Originally posted by Crayola
The thing is you need a balance between Capitalism and Socialism, because extremes of either one are bad (Im sure we can all agree on that)
No. No, we can't all agree on that. I find that statement to be extremely naive.
The difference is Socialism is a people's movement, its an Idea of the unions to make life wasier for the working class, because without the working class capitalism cannot work.
But somehow it's OK to make life
harder for the "white collar" class?
(You need industry before you can have commerce, I realise this is becoming less and less the reality but one way or another you need resources before you can make/sell something.)
You also need an idea of what you can make/use/do.
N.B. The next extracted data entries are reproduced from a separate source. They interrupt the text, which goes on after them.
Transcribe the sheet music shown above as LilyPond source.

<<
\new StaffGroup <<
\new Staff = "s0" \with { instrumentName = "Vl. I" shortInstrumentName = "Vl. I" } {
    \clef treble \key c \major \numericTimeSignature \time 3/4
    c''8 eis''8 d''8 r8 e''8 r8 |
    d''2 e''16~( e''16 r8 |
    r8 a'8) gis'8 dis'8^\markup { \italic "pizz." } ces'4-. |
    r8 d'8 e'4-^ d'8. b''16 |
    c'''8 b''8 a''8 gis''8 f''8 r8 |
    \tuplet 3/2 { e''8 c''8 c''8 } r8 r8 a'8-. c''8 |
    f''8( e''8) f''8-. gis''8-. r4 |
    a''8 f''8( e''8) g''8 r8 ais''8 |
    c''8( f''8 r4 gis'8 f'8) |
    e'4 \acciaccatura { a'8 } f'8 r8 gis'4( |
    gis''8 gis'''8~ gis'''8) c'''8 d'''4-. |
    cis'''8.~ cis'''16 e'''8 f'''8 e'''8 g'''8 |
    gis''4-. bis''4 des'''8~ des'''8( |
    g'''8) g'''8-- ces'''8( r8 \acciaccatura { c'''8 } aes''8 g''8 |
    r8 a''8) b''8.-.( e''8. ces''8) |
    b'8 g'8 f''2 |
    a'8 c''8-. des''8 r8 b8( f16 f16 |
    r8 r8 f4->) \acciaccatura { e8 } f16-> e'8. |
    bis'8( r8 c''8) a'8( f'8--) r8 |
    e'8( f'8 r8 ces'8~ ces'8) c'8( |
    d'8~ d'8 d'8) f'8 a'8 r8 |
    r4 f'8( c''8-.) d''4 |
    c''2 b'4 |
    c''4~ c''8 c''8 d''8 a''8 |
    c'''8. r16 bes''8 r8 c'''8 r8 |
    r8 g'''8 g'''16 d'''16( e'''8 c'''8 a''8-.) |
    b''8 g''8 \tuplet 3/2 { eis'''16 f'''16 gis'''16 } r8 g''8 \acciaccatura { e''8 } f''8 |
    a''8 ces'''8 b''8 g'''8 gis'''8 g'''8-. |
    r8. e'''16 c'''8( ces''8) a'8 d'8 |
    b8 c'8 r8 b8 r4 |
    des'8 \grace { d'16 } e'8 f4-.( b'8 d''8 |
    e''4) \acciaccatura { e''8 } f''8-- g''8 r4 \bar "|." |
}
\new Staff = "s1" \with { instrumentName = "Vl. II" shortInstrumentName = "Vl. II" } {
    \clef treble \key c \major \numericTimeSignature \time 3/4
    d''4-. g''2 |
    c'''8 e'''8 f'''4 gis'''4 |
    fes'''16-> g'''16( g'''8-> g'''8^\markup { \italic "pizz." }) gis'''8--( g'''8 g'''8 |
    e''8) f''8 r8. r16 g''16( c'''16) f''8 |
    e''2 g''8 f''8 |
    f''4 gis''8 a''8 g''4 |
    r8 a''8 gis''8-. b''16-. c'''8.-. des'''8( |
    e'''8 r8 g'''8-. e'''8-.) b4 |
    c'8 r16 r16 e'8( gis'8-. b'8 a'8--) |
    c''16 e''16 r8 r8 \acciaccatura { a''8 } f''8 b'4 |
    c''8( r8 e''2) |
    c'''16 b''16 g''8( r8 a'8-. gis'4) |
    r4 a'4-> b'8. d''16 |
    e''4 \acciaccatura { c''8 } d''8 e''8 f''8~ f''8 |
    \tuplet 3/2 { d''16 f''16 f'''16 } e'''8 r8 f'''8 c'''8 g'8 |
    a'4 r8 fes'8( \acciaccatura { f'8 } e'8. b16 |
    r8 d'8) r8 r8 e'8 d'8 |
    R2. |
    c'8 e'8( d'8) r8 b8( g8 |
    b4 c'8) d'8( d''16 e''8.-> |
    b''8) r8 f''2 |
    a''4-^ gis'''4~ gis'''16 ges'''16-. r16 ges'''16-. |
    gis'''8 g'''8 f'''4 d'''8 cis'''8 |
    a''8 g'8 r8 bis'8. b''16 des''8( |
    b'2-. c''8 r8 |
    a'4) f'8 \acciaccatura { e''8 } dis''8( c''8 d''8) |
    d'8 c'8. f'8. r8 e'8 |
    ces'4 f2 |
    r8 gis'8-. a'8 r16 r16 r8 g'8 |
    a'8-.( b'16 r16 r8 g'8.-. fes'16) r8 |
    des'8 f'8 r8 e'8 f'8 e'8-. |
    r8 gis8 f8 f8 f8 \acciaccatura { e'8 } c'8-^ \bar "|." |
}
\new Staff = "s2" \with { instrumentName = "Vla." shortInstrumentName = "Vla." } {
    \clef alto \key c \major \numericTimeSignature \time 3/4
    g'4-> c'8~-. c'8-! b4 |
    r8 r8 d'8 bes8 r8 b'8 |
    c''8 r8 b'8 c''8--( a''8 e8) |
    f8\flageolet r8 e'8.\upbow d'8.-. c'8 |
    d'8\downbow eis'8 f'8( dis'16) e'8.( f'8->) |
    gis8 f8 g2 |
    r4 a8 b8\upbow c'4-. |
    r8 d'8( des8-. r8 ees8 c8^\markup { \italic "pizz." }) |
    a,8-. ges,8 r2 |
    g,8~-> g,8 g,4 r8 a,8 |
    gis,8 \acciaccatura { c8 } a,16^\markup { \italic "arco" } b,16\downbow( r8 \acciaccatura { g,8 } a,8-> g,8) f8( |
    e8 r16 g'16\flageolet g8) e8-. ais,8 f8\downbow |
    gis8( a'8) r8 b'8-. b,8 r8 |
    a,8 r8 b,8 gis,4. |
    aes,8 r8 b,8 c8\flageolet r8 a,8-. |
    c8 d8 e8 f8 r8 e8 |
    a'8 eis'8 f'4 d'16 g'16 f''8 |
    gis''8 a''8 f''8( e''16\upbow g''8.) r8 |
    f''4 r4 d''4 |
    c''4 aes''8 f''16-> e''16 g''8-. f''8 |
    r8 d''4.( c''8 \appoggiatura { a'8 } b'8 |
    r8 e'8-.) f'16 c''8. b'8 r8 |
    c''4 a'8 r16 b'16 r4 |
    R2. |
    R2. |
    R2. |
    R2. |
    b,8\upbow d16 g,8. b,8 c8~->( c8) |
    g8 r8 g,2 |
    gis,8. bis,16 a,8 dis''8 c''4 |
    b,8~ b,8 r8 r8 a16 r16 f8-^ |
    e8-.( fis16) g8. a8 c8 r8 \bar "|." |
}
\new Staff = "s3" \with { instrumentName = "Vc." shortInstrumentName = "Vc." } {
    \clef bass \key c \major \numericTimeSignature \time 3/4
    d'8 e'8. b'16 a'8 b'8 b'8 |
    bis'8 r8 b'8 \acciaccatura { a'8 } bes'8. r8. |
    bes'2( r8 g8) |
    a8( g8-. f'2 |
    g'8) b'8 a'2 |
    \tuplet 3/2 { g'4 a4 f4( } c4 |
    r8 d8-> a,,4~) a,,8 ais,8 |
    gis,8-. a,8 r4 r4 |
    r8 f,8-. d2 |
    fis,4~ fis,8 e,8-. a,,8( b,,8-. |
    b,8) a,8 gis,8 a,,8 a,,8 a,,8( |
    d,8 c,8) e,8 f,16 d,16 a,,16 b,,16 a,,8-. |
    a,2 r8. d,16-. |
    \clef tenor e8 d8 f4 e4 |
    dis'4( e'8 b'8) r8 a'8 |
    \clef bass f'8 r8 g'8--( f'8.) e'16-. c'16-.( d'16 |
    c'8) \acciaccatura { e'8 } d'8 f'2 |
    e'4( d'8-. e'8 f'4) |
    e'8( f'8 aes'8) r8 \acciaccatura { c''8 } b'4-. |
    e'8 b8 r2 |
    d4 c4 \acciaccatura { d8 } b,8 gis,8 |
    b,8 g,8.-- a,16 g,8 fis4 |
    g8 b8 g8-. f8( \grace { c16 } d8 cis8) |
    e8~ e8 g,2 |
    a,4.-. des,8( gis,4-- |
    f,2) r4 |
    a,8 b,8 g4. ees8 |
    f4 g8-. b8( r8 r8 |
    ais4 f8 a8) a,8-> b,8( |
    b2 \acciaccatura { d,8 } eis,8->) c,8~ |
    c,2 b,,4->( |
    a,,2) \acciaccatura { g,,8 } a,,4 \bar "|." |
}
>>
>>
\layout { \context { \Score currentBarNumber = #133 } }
Everybody has muscles they can use to scratch out a bare living. What everybody does
not have is an idea, knowledge, curiosity, etc. required to envision something which can be made or improved. That's why workers need an employer more than an employer needs workers. A person with an idea can always do it himself if need be. But a person who is only a set of muscles without an idea has nothing to do.
As far as I can see or have learned capitalism has its many shortfalls if you are not one of the lucky people making all the money.
As far as I can see luck is luck the world over. But in my view, Socialism has many shortfalls if you are one of the dilligent, hardworking people who is making all the money. Which would
you rather reward?
What I mean to say is, you're trying to tell me that just because someone doesnt have a university degree and such means they do less work? Just because someone can't afford to live in the high-end of town and trade on Wall St. and the Nasdaq they are doing less work than the people building the infrastructure for commerce?
Who said that? I didn't see it. Kindly point it out.
BUT, refer to my paragraph on having an idea, above. A hardworking set of muscles will earn X amount of money. A hardworking brain will earn many times that amount.
If you honestly believe that capitalism is good for everyone you're in my opinion extremely naive.
Actually, Scoialists are either naive, or vicious, or both. Capitalism has the
potential to be good for everyone. Socialism, on the other hand, has a built-in, guaranteed unfairness against a particular group of people - those who succeed.
Capitalism only ever works in rich 1st world countries where there is a strong industrial base to work from, and even then whether or not it works is debatable.
Lets take this a step further and perhaps you will realize that you have made the classic Socialist mistake of reversing cause and effect. Let me ask you this:
What
were those "rich 1st world countries"
before they became rich? Where exactly did those riches
come from?
Wealth does not lie around like a static commodity to be shared or hoarded. Wealth is
created... by people with ideas. No one simply said "America is going to be rich," and made it so. We took two thousand years of capitalism-driven European technology and knowledge, and cranked it up to 11. So did the Europeans themselves, but their political ideas about this very action have remained a thousand years old. They still fundamentally see wealth as something of which there is a fixed amount, and which has to be taken from someone in order to be given to someone else.
Countries are not Capitalist
because they are rich and powerful.
They are rich and powerful to the extent that they are Capitlist.
Capitalism can and will, only ever favour those with money to begin with because it simply becomes to hard for a less fortunate person to climb the ranks of society without government subsidisation (sp?).
Socialism only ever works as long as the victims agree to be victimized.
Hard work pays off. No matter how much Socialists try to ignore this fact, it remains a fact. Some people work harder than others. Some people work smarter than others. There is no guarantee that your hard work will not be destroyed by a bad decision or an unlucky natural event. But all you need to look at is how many self-made rich Americans there are to see that overall, the system pays you back what you put into it. For highly visible examples, look at the NBA. How many inner city kids have built their hard work and talent into multi-million-dollar contracts? Many... but that's just a rarified example. How many dedicated guys have started out as lot boys at a car dealership, then learned some mechanics or became a good salesman, and then a manager, and then bought the dealership? The process is built in to the Capitalist system.
That doesn't mean it is guaranteed, NOR SHOULD IT. But it is inherent in the system.
Socialism, on the other hand, is like a tractor pull. Have you ever seen one? A heavy weight on a sled is pulled by a tractor as far as possible. As the tractor moves further down the strip, the weight moves further and further off the wheels and onto the skid, making the sled harder and harder to pull, until the tractor stalls. Success is punished by making the task more and more difficult, until the person fails.
Does that sound particularly desirable? Or even remotely fair?